Grand-mère a cessé de raconter une histoire concernant la maman Whitmer jusqu’en 1900 quand B. H. Roberts l’a imprimée dans son « New Witness for God ». Alors elle a dit : « Je suis tellement heureuse de pouvoir de nouveau la raconter ! »

David Whitmer avait invité Joseph et Oliver à vivre chez son père pendant qu’ils traduisaient le Livre de Mormon. Lorsque la main d’Oliver et les yeux de Joseph se lassaient, ils allaient se reposer dans les bois. Là ils faisaient souvent glisser des pierres sur un étang.

Mary Whitmer, qui devait s’occuper de cinq fils adultes et un mari, et des visiteurs en plus, se sentait souvent fatiguée. Elle se disait qu’ils pourraient aussi bien lui porter un seau d’eau ou lui couper un peu de bois que faire glisser des pierres sur un étang.

Elle s’apprêtait à les mettre dehors.

Un matin, juste au lever du jour, elle sortait de l’étable aux vaches avec deux seaux pleins de lait dans les mains quand un homme trapu, costaud, aux cheveux gris, portant un paquet, s’est présenté à elle et lui a dit :

« Je m’appelle Moroni. Tu es fatiguée de tout le travail supplémentaire que tu dois faire. Le Seigneur m’a donné la permission de te montrer ces annales », et il a tourné les feuilles d’or, une par une !

L’aspect le plus intéressant de cette histoire est que le problème que constituait la situation du ménage pour Mary Whitmer était plus que le fait d’être fatiguée de tout le travail supplémentaire. Elle était irritée par l’indifférence de Joseph et d’Oliver vis-à-vis de tout le travail qu’elle faisait, de ce qu’ils ne lui donnaient pas un coup de main plutôt que de lancer des pierres pour se détendre, de sorte que « elle s’apprêtait à les mettre dehors. » L’intervention de Moroni avait donc peut-être plus de raison d’être qu’on pourrait penser. Sans aucun doute, beaucoup d’autres ont fait beaucoup d’efforts pour aider Joseph et Oliver (comme Emma Smith venait de le faire à Harmony (Pennsylvanie) les trois mois précédents). Ici, cependant, Moroni devait faire face à une situation plus difficile, qui aurait pu forcer Joseph à trouver un autre endroit – un endroit sûr – pour faire la traduction.
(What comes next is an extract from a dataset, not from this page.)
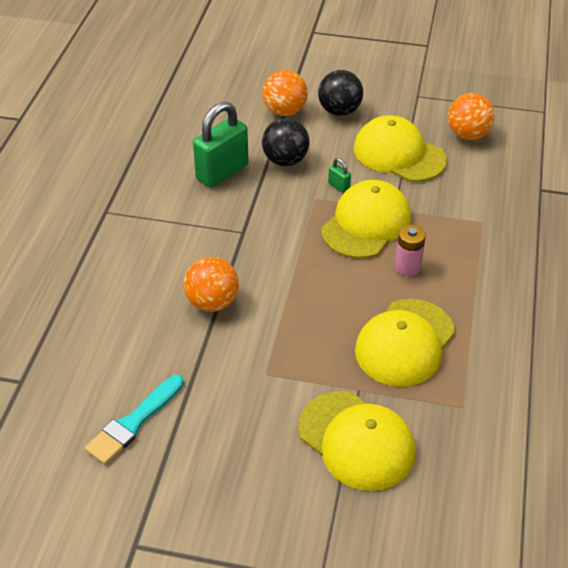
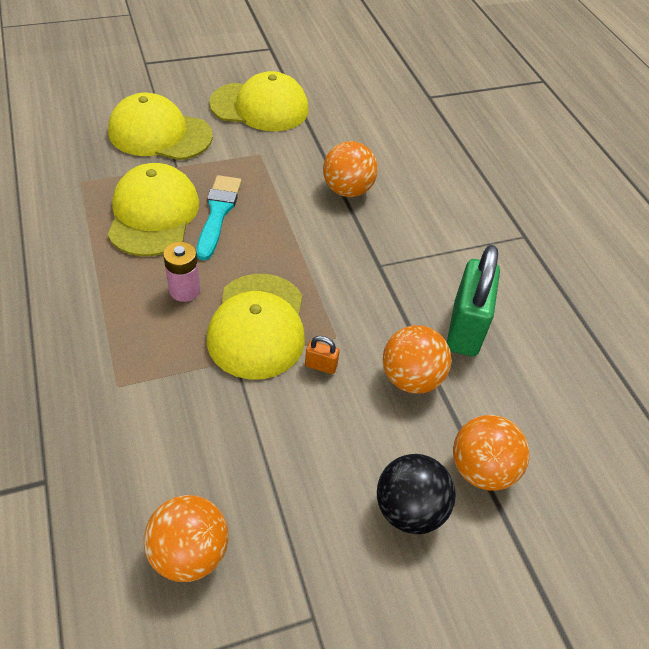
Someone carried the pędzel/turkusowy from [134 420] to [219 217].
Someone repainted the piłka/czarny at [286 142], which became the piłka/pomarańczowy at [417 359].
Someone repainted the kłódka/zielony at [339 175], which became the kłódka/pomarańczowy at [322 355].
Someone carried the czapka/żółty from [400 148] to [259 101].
Moroni (et le Seigneur) n’avaient pas pour habitude de montrer les plaques aux gens pour les inciter à agir comme équipe de soutien pour le travail de traduction.

Il y a une indication indépendante de ce qu’au cours du processus de traduction Joseph Smith aimait faire ricocher des pierres dans l’eau pour se détendre. Martin Harris raconte une de ces occasions au printemps de 1828 quand il jouait le rôle de secrétaire pendant que Joseph traduisait le livre de Léhi (les cent seize pages de manuscrit qui furent perdus par la suite). Lors d’un entretien avec Edward Stevenson publié le 30 novembre 1881 dans le Deseret News et réédité les 30 janvier et 6 février 1882 dans le Latter-day Saints Millennial Star, Martin dit (à la page 87 du Millennial Star) que « après un travail de traduction ininterrompu, ils se fatiguaient et descendaient jusqu'à la rivière et se donnaient de l’exercice en jetant des pierres dans l’eau etc. »

Il y a quelques autres différences dans ce récit. Les plaques étaient dans un paquet plutôt que dans un sac à dos. Mary avait déjà fait la traite, et c’était le matin plutôt que le soir. Comme pour tous les récits indépendants d’événements historiques, il y a inévitablement des variantes, des omissions et des ajouts mineurs. Mais la raison de l’intervention de Moroni est clairement une différence importante et probablement exacte.